On the west coast, the wettest months are May to October, while on the east coast, the wettest months are September to December. Kuala Lumpur is wettest from March to April and September to November, while Malaysian Borneo sees its heaviest rainfall between November and February. The best time to visit for dry weather is June and July on the east coast, January and February on the west coast, April in Sabah and June to July in Sarawak.
Lightweight, loose-fitting clothes are sensible at any time of year. To avoid offending local sensibilities, female travellers should wear clothes that cover the legs and upper arms. Note that shorts are rarely worn by adults, except at the beach. Full-length trousers will create a better impression. Because of the rainfall patterns and the vagaries of Malaysia weather, always carry an umbrella.
Malaysia is situated in central South-East Asia, bordering Thailand in the north, with Singapore to the south and Indonesia to the south and west. It is composed of Peninsular Malaysia and the states of Sabah and Sarawak on the north coast of the island of Borneo, 650 to 950km (404 to 600 miles) across the South China Sea. Peninsular Malaysia is an area of forested mountain ranges running north-south, on either side of which are low-lying coastal plains. The coastline extends some 1,900km (1,200 miles).

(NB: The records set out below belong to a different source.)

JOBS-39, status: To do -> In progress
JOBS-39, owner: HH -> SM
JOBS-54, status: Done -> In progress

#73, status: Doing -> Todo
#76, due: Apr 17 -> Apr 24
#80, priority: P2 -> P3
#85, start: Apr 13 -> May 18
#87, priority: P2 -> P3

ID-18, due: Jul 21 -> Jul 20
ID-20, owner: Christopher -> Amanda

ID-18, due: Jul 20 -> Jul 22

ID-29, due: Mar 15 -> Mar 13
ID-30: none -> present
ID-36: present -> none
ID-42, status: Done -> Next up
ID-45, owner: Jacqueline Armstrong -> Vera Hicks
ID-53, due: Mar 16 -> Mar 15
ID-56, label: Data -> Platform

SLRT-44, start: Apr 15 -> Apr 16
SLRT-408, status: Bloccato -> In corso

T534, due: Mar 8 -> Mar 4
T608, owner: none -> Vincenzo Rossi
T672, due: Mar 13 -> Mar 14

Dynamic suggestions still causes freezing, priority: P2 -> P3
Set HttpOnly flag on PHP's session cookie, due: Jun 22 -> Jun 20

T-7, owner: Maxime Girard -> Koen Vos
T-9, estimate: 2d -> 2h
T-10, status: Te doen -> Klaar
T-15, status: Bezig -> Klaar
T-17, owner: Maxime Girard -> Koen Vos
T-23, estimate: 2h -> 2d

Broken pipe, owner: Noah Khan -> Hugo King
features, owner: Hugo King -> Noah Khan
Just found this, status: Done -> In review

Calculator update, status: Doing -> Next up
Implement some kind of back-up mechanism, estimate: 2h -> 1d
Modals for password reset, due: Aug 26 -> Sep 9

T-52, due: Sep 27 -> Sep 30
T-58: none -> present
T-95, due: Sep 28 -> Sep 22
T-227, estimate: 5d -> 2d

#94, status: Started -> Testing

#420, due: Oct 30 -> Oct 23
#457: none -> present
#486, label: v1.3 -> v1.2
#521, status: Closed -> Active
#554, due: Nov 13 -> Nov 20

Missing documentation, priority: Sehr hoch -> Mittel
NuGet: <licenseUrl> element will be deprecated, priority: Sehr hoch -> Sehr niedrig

The west coast consists of mangrove swamps and mudflats which separate into bays and inlets. In the west, the plains have been cleared and cultivated, while the unsheltered east coast consists of tranquil beaches backed by dense jungle. The major islands are Langkawi (a group of 99 islands), Penang and Pangkor off the west coast; and Tioman, Redang, Kapas, Perhentian and Rawa off the east coast. In Malaysian Borneo, Sarawak has alluvial and, in places, swampy coastal plains with rivers penetrating the jungle-covered hills and mountains of the interior. Sabah has a narrow coastal plain which gives way to mountains and jungle. Mt Kinabalu, at 4,094m (13,432ft), is the highest peak in Malaysia.